Can you give all of the data below as a Markdown table with the columns "Row" and "Line text", one row per line, skipping blank lines and leaving the pictures out?

◆ **Input data**:
--------------------
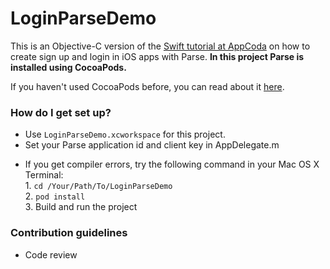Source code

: # LoginParseDemo
This is an Objective-C version of the [Swift tutorial at AppCoda](http://www.appcoda.com/login-signup-parse-swift/) on how to create sign up and login in iOS apps with Parse. **In this project Parse is installed using CocoaPods.**

If you haven't used CocoaPods before, you can read about it [here](https://cocoapods.org).

### How do I get set up? ###

* Use `LoginParseDemo.xcworkspace` for this project.
* Set your Parse application id and client key in AppDelegate.m

- If you get compiler errors, try the following command in your Mac OS X Terminal:     
			1. `cd /Your/Path/To/LoginParseDemo`     
			2. `pod install`     
			3. Build and run the project     

### Contribution guidelines ###

* Code review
--------------------
◆ **Exercise answer**:
| Row | Line text |
|---|---|
| 1 | Source code |
| 2 | : # LoginParseDemo |
| 3 | This is an Objective-C version of the [Swift tutorial at AppCoda](http://www.appcoda.com/login-signup-parse-swift/) on how to create sign up and login in iOS apps with Parse. **In this project Parse is installed using CocoaPods.** |
| 4 | If you haven't used CocoaPods before, you can read about it [here](https://cocoapods.org). |
| 5 | ### How do I get set up? ### |
| 6 | * Use `LoginParseDemo.xcworkspace` for this project. |
| 7 | * Set your Parse application id and client key in AppDelegate.m |
| 8 | - If you get compiler errors, try the following command in your Mac OS X Terminal:      |
| 9 | 			1. `cd /Your/Path/To/LoginParseDemo`      |
| 10 | 			2. `pod install`      |
| 11 | 			3. Build and run the project      |
| 12 | ### Contribution guidelines ### |
| 13 | * Code review |